• Extract
· · · · · · ·

Welcome to the September edition of the CyberCrunch newsletter!
In this issue, we’ll examine the consequences of the recent Morgan Stanley data breach and what that means for businesses who trust their data destruction to outside vendors. We’ll also answer the questions “What is data destruction?” and “What is shredding?” and how understanding both of these concepts can protect your business from data breaches and associated liabilities.
Morgan Stanley Faces Lawsuits Over ITAD Mishaps
Financial firm Morgan Stanley was in the news during August after being named a defendant in several lawsuits stemming from their mishandling of decommissioned computer equipment. In separate incidents in 2016 and 2019, the company’s IT Asset Disposition (ITAD) vendor failed to completely wipe hard drives from server equipment that contained sensitive data. Though Morgan Stanley has stated that they “have not detected any unauthorized activity related to the matter”, the company is being sued in at least two lawsuits alleging “negligent and/or careless acts and omissions and the failure to protect customers’ data”.
This incident emphasizes the need to select ITAD providers that have the knowledge, skills and tools to effectively dispose of sensitive information on old hardware. Even years down the line, your company could be liable if private data is found to have been left intact on old equipment.

· · · · · · ·

• Records shown
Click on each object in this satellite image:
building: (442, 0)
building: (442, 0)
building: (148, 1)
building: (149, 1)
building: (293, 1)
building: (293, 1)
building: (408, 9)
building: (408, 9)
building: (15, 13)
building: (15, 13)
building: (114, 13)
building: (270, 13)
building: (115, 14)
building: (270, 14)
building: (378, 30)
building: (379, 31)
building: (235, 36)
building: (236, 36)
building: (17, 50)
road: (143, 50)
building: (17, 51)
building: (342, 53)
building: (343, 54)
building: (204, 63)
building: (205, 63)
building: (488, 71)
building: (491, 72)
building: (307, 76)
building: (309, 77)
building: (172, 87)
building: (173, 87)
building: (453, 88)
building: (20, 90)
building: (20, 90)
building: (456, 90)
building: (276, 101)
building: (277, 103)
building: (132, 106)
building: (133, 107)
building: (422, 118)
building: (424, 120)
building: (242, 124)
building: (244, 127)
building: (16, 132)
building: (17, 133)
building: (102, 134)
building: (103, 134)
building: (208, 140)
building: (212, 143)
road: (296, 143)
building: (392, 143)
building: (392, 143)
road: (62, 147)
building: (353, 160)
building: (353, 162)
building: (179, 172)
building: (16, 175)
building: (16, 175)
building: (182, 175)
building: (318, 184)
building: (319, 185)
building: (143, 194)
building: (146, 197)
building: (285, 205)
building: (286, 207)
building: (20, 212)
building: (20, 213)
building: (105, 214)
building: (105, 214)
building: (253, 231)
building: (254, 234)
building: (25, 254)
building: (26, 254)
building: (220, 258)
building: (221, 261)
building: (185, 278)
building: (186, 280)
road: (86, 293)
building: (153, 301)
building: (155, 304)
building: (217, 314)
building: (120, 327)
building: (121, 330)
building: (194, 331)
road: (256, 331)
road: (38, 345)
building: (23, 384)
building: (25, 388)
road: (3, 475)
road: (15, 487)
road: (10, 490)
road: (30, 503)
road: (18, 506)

· · · · · · ·

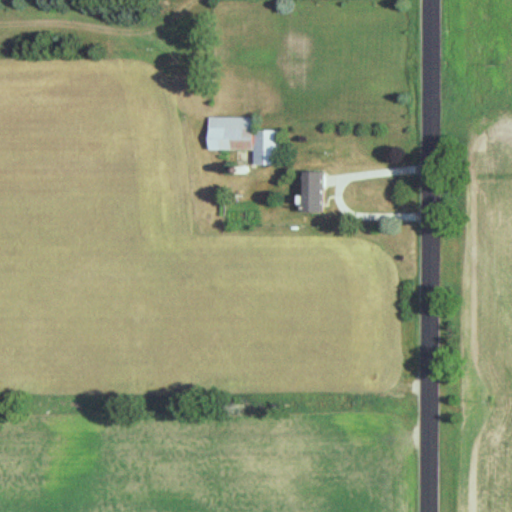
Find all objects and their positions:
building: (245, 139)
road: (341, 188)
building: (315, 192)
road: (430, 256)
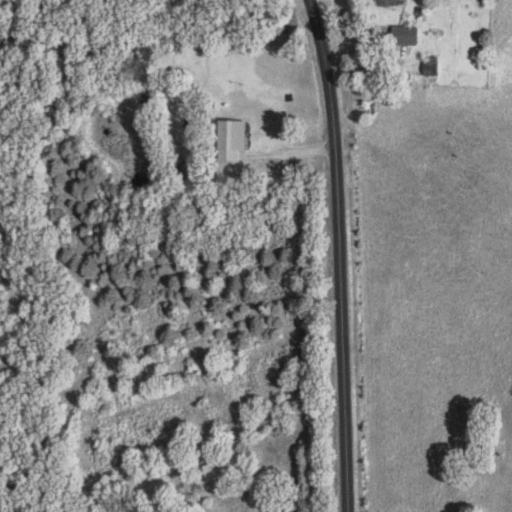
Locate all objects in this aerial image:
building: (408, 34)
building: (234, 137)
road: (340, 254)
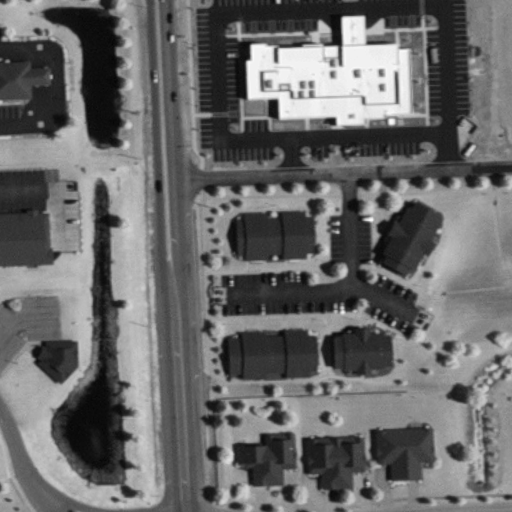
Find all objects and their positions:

· · · · · · ·

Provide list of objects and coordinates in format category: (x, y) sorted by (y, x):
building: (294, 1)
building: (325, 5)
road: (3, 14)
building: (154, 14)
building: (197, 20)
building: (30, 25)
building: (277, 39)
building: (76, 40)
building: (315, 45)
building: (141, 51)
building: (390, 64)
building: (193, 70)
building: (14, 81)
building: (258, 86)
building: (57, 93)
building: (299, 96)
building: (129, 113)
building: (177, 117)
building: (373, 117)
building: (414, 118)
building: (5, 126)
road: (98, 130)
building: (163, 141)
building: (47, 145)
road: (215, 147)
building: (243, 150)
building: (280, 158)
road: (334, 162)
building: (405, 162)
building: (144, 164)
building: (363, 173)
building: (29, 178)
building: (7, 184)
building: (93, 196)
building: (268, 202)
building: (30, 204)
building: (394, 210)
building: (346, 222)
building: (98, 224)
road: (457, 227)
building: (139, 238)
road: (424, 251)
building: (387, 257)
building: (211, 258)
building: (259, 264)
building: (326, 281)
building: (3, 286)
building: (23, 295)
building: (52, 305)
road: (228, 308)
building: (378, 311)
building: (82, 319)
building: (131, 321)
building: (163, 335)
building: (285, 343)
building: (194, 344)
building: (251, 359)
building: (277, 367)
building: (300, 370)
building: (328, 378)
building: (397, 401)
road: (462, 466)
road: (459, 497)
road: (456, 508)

· · · · · · ·

• Required action A
Please say whether each statement agrees with the newsletter, answering yes or no and quoting the deciding words exactly: (i) Morgan Stanley's ITAD vendor failed to fully wipe hard drives in incidents in 2016 and 2019; (ii) Morgan Stanley stated that it had detected unauthorized activity related to the matter; (iii) the company is being sued in at least two lawsuits.
• Required action B
Rewrite the stretch of the newsletter from "In this issue, we’ll" through "and associated liabilities.", changing "outside vendors" to "third-party vendors".
The records are separate material and have nothing to do with the newsletter.

• Result A
(i) Yes: "In separate incidents in 2016 and 2019, the company’s IT Asset Disposition (ITAD) vendor failed to completely wipe hard drives"
(ii) No: "have not detected any unauthorized activity related to the matter"
(iii) Yes: "the company is being sued in at least two lawsuits"

• Result B
In this issue, we’ll examine the consequences of the recent Morgan Stanley data breach and what that means for businesses who trust their data destruction to third-party vendors. We’ll also answer the questions “What is data destruction?” and “What is shredding?” and how understanding both of these concepts can protect your business from data breaches and associated liabilities.